─── STUDY MATERIAL

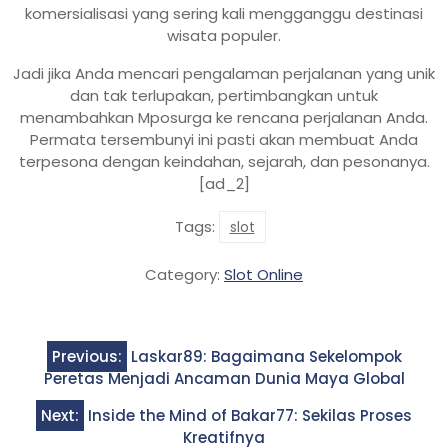
komersialisasi yang sering kali mengganggu destinasi
wisata populer.
Jadi jika Anda mencari pengalaman perjalanan yang unik
dan tak terlupakan, pertimbangkan untuk
menambahkan Mposurga ke rencana perjalanan Anda.
Permata tersembunyi ini pasti akan membuat Anda
terpesona dengan keindahan, sejarah, dan pesonanya.
[ad_2]
Tags:
slot
Category:
Slot Online
Post
Previous:
Laskar89: Bagaimana Sekelompok
navigation
Peretas Menjadi Ancaman Dunia Maya Global
Next:
Inside the Mind of Bakar77: Sekilas Proses
Kreatifnya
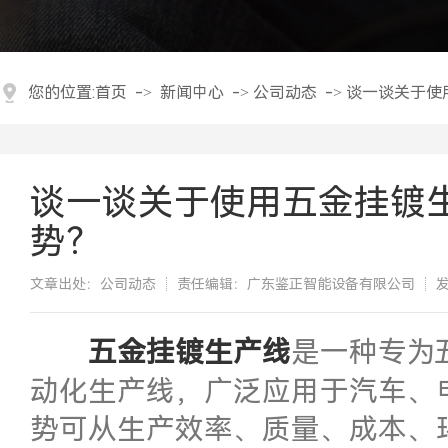
您的位置:
首页
->
新闻中心
->
公司动态
->
谈一谈关于使
谈一谈关于使用五金挂镀
势？
文章出处：公司动态
责任编辑：广东鉴正智能设备有限公司
发
​五金挂镀生产线
是一种专为
动化生产线，广泛应用于汽车、
势可从生产效率、质量、成本、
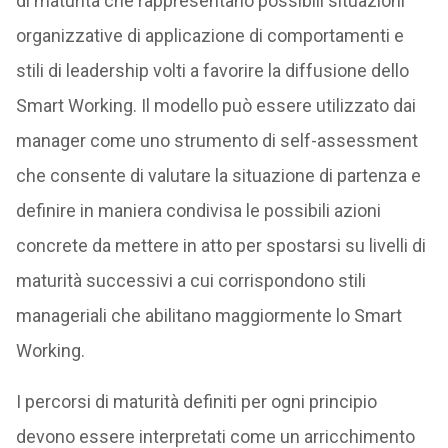
di maturità che rappresentano possibili situazioni
organizzative di applicazione di comportamenti e
stili di leadership volti a favorire la diffusione dello
Smart Working. Il modello può essere utilizzato dai
manager come uno strumento di self-assessment
che consente di valutare la situazione di partenza e
definire in maniera condivisa le possibili azioni
concrete da mettere in atto per spostarsi su livelli di
maturità successivi a cui corrispondono stili
manageriali che abilitano maggiormente lo Smart
Working.
I percorsi di maturità definiti per ogni principio
devono essere interpretati come un arricchimento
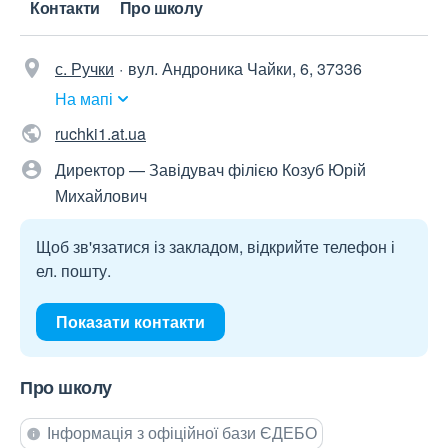
Контакти
Про школу
с. Ручки
вул. Андроника Чайки, 6, 37336
На мапі
ruchki1.at.ua
Директор — Завідувач філією Козуб Юрій
Михайлович
Щоб зв'язатися із закладом, відкрийте телефон і
ел. пошту.
Показати контакти
Про школу
Інформація з офіційної бази ЄДЕБО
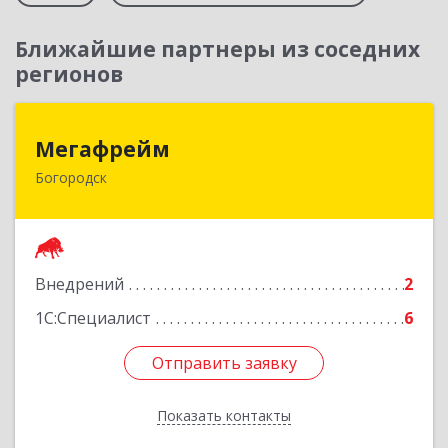
Ближайшие партнеры из соседних
регионов
Мегафрейм
Мегафрейм
Богородск
607600, Нижегородская обл, Богородск г,
Ленина ул, дом № 123, этаж 4, пом. 5
Подробнее
Внедрений
2
1С:Специалист
6
Отправить заявку
Отправить заявку
Показать контакты
Назад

──────

#### TASK INSTRUCTIONS:
From the line with "责任编辑：广东鉴正智能设备有限公司" up to and including the line with "I percorsi di" above, retype every line exactly and nothing more; leave out the pictures.

#### WRITTEN REPLY:
责任编辑：广东鉴正智能设备有限公司
发
​五金挂镀生产线
是一种专为
动化生产线，广泛应用于汽车、
势可从生产效率、质量、成本、
di maturità che rappresentano possibili situazioni
organizzative di applicazione di comportamenti e
stili di leadership volti a favorire la diffusione dello
Smart Working. Il modello può essere utilizzato dai
manager come uno strumento di self-assessment
che consente di valutare la situazione di partenza e
definire in maniera condivisa le possibili azioni
concrete da mettere in atto per spostarsi su livelli di
maturità successivi a cui corrispondono stili
manageriali che abilitano maggiormente lo Smart
Working.
I percorsi di maturità definiti per ogni principio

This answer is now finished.